Assignment. The records that follow need to be printed exactly. Leave out each image.

Records for processing.
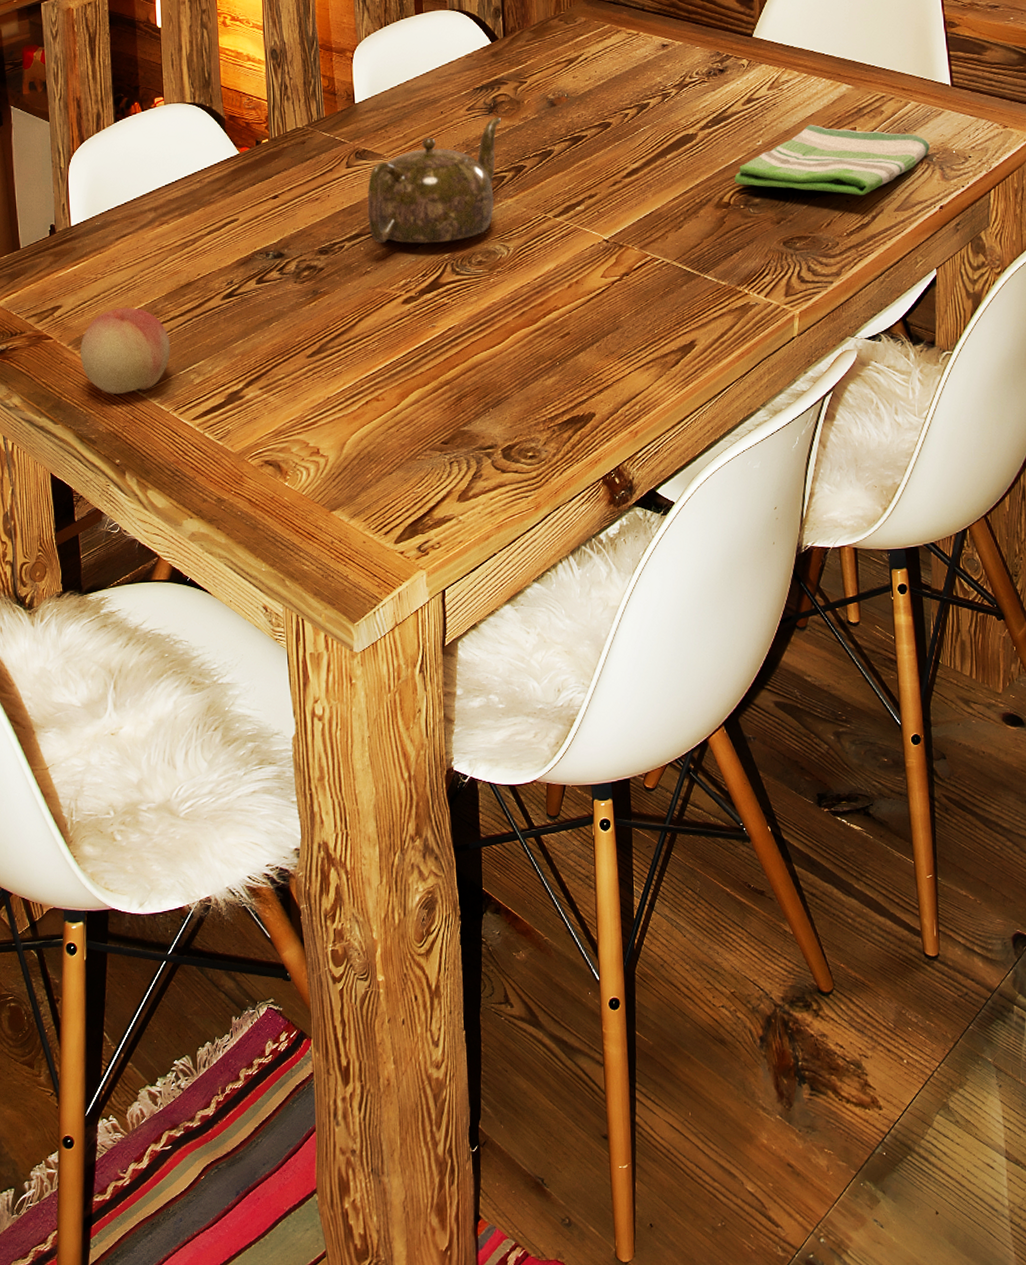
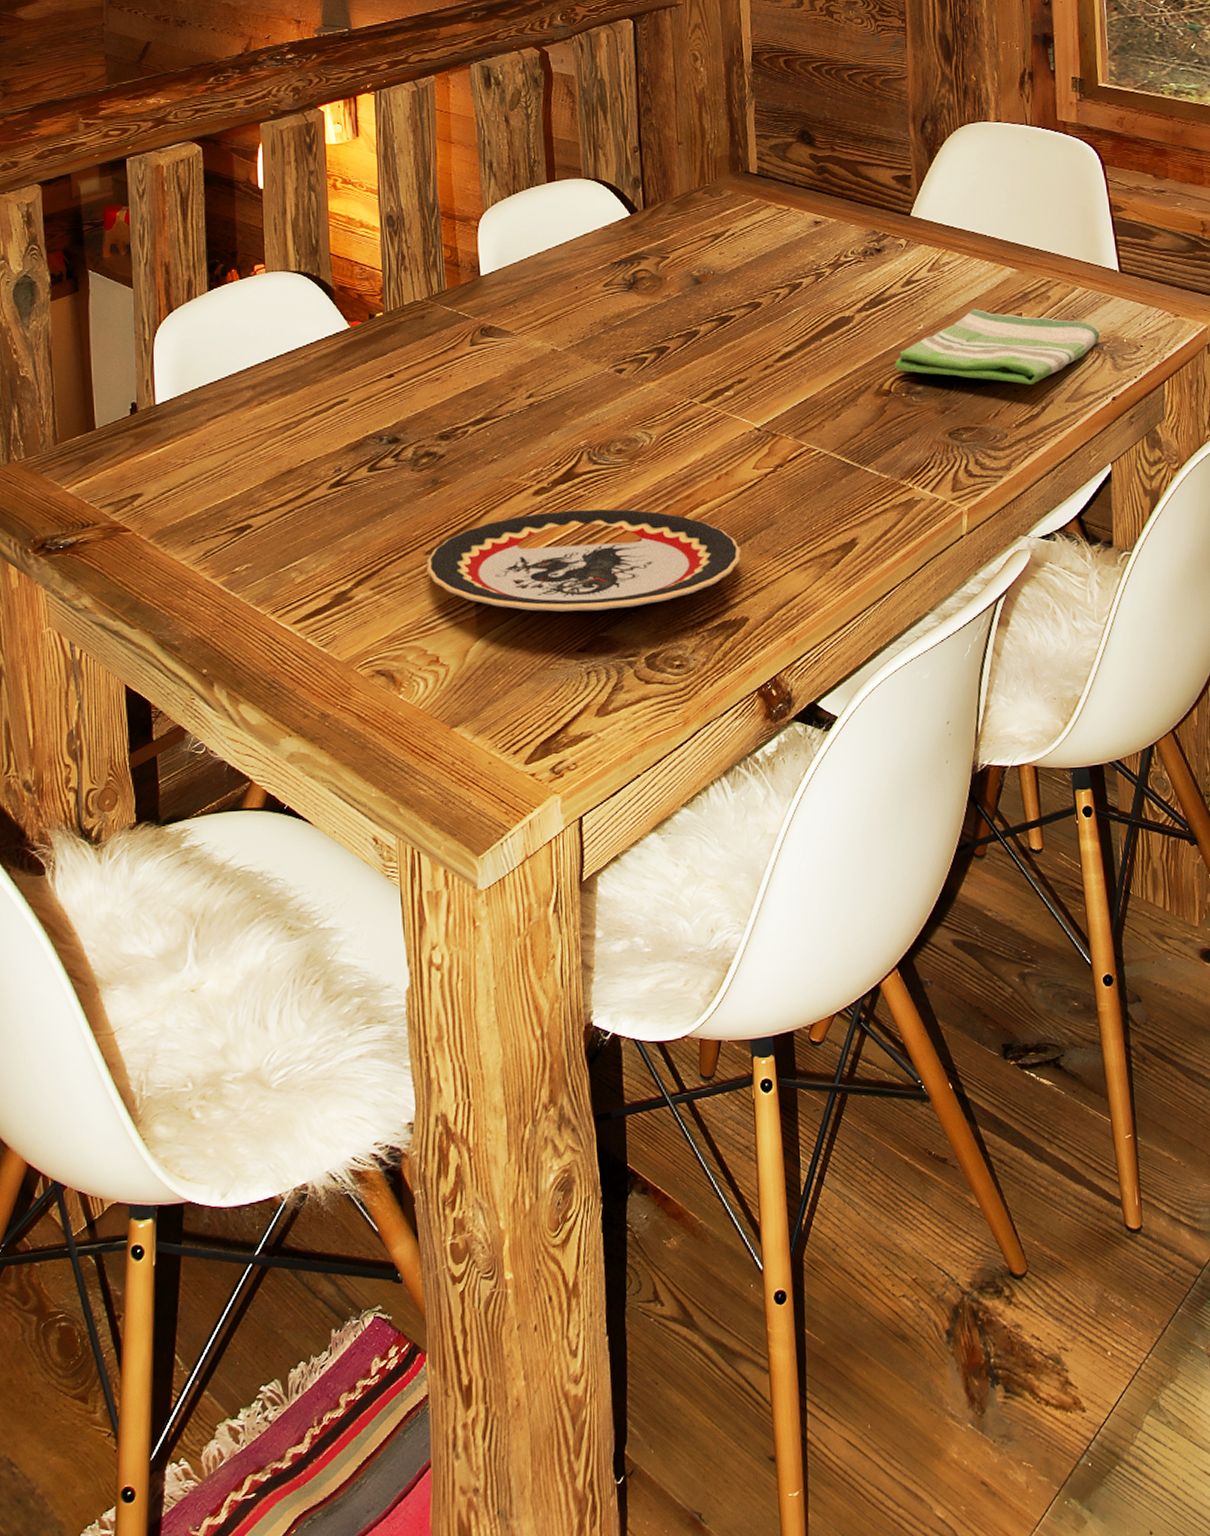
fruit: present [80,307,171,395] -> none [163,496,269,595]
plate: none [308,315,589,408] -> present [426,508,741,612]
teapot: present [367,116,501,244] -> none [493,293,642,430]

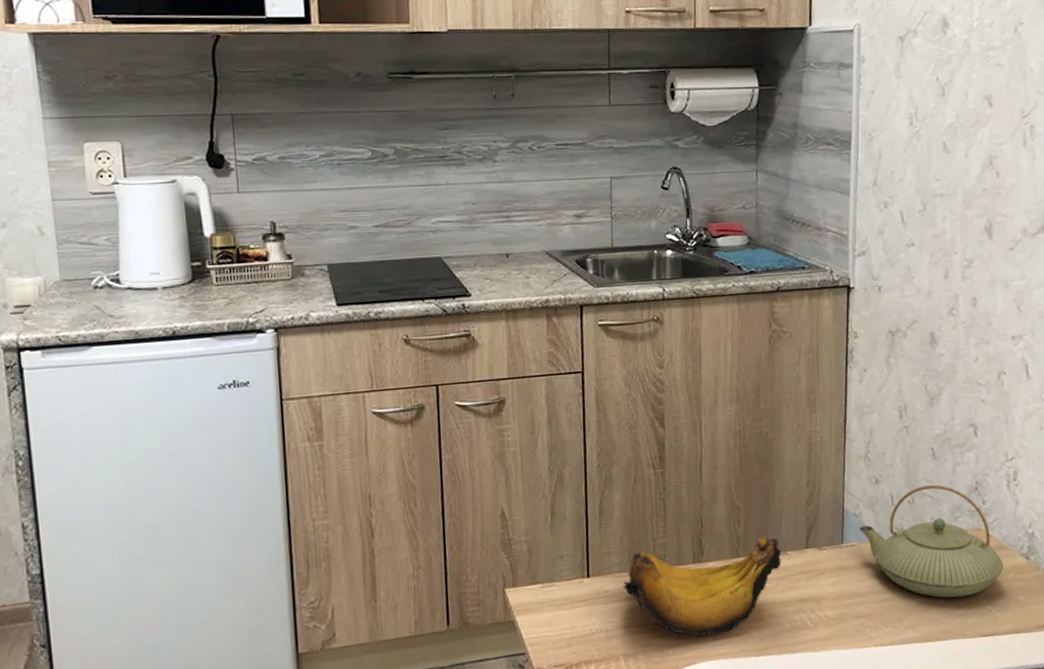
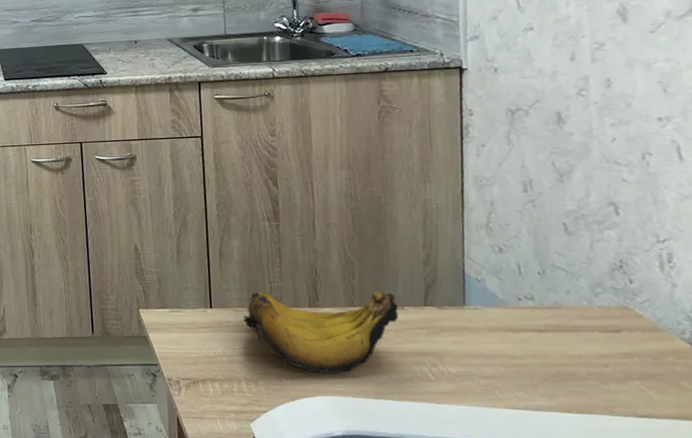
teapot: present [860,484,1004,598] -> none [483,259,661,374]

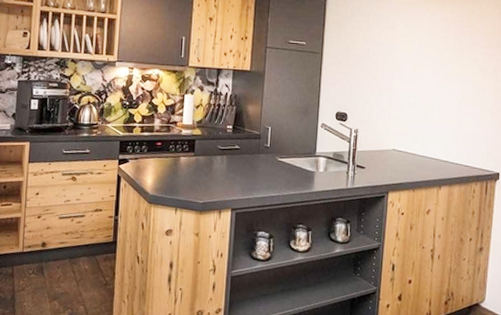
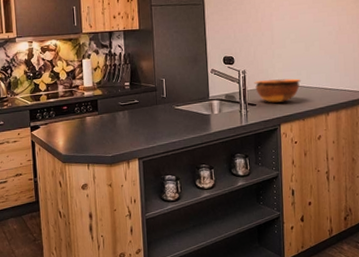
bowl: none [365,142,415,169] -> present [254,78,301,103]

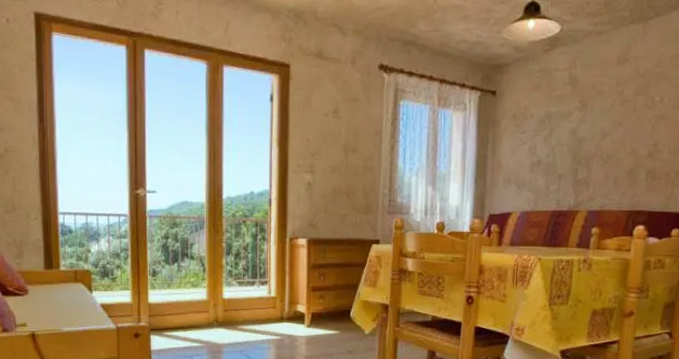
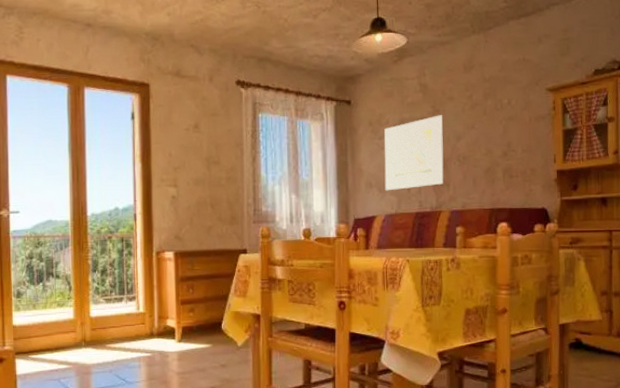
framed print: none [523,110,590,188] -> present [384,115,444,191]

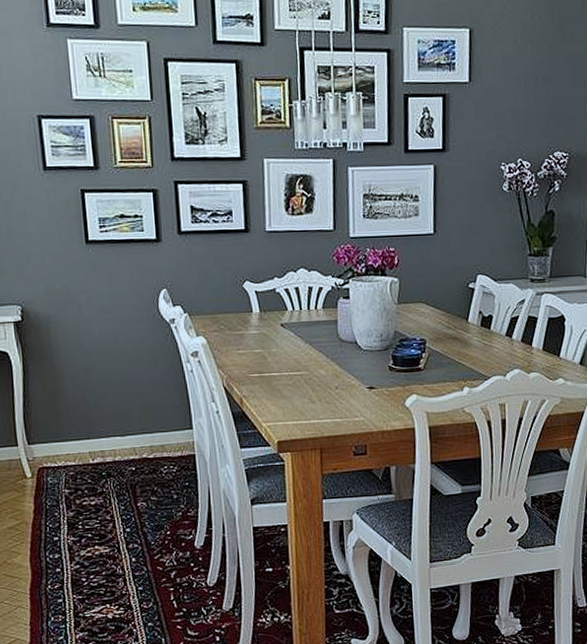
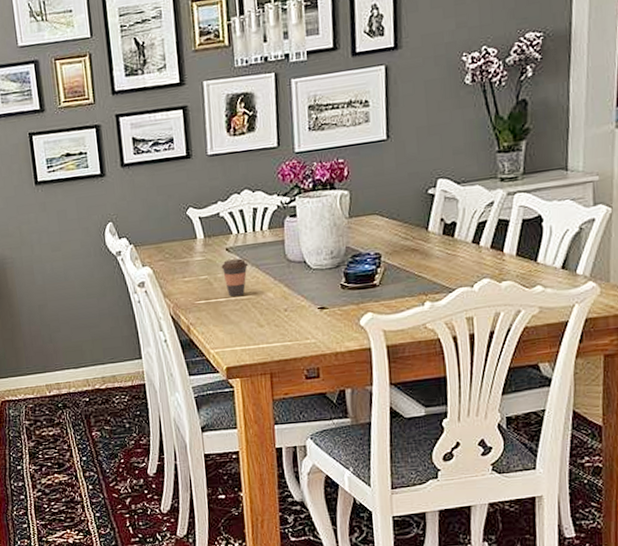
coffee cup: none [275,335,303,372] -> present [221,258,249,297]

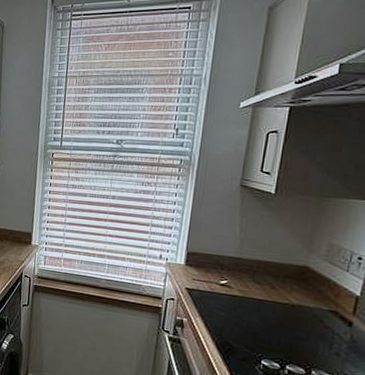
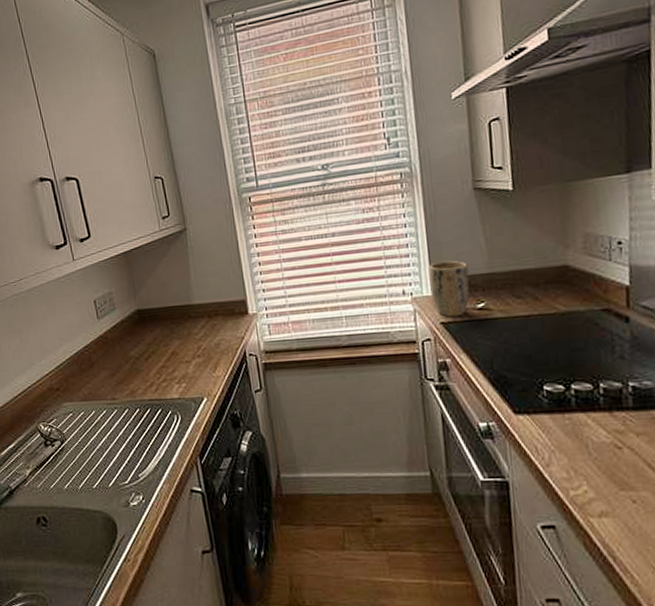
plant pot: none [183,238,220,287] -> present [428,260,470,317]

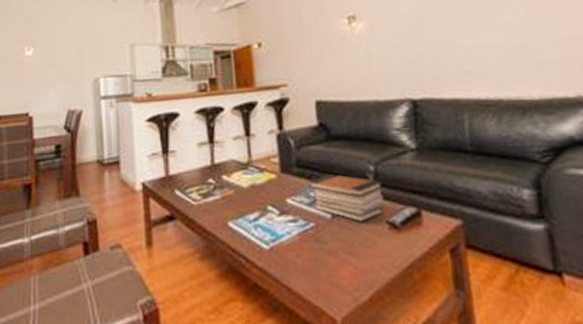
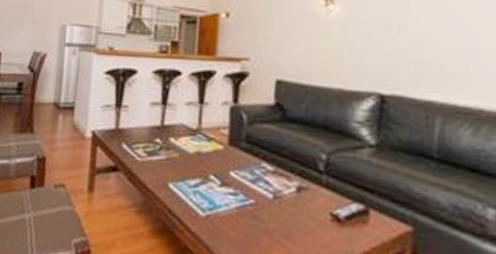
book stack: present [308,174,383,222] -> none [255,155,333,209]

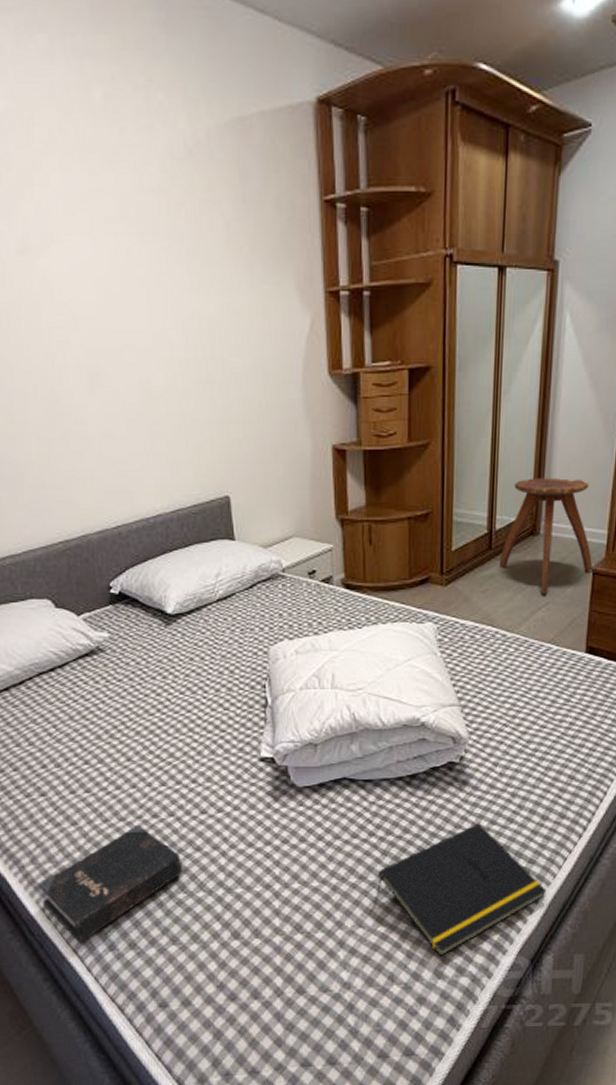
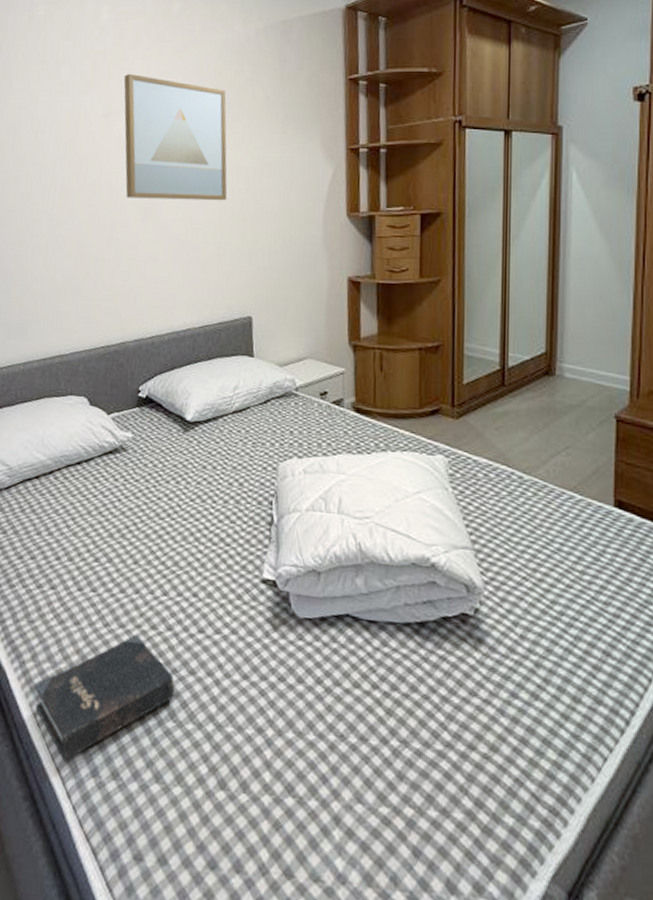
wall art: none [39,190,189,361] -> present [123,73,228,201]
notepad: present [376,823,547,957] -> none [378,693,584,864]
stool: present [499,478,593,594] -> none [512,319,616,438]

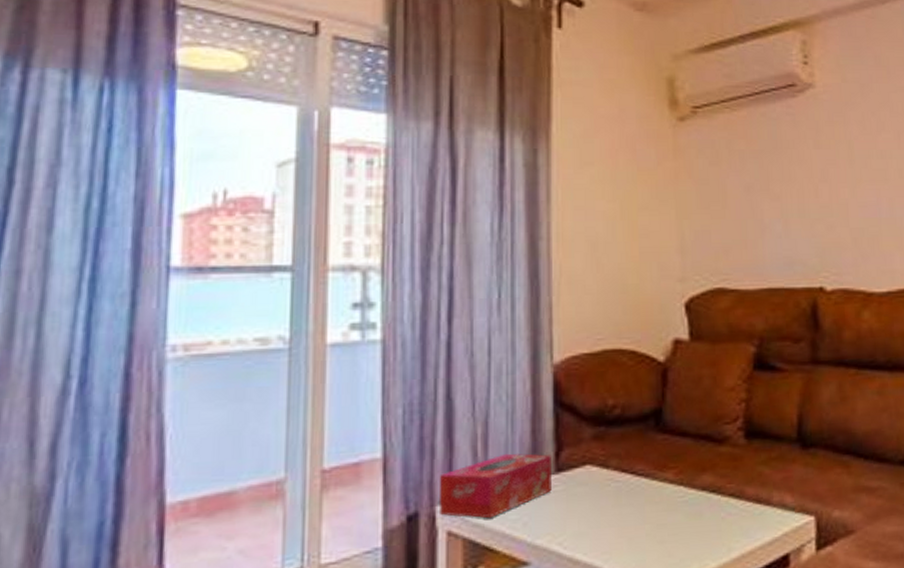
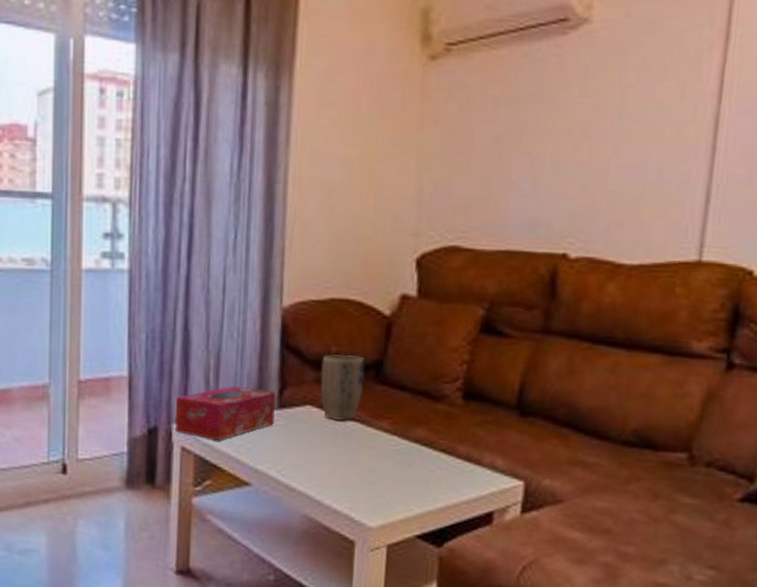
plant pot: none [599,405,645,479] -> present [320,354,365,422]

Solution for this exercise.
fruit: present [80,307,171,395] -> none [163,496,269,595]
plate: none [308,315,589,408] -> present [426,508,741,612]
teapot: present [367,116,501,244] -> none [493,293,642,430]

teapot: present [860,484,1004,598] -> none [483,259,661,374]

bowl: none [365,142,415,169] -> present [254,78,301,103]

framed print: none [523,110,590,188] -> present [384,115,444,191]

coffee cup: none [275,335,303,372] -> present [221,258,249,297]

plant pot: none [183,238,220,287] -> present [428,260,470,317]

book stack: present [308,174,383,222] -> none [255,155,333,209]

wall art: none [39,190,189,361] -> present [123,73,228,201]
notepad: present [376,823,547,957] -> none [378,693,584,864]
stool: present [499,478,593,594] -> none [512,319,616,438]

plant pot: none [599,405,645,479] -> present [320,354,365,422]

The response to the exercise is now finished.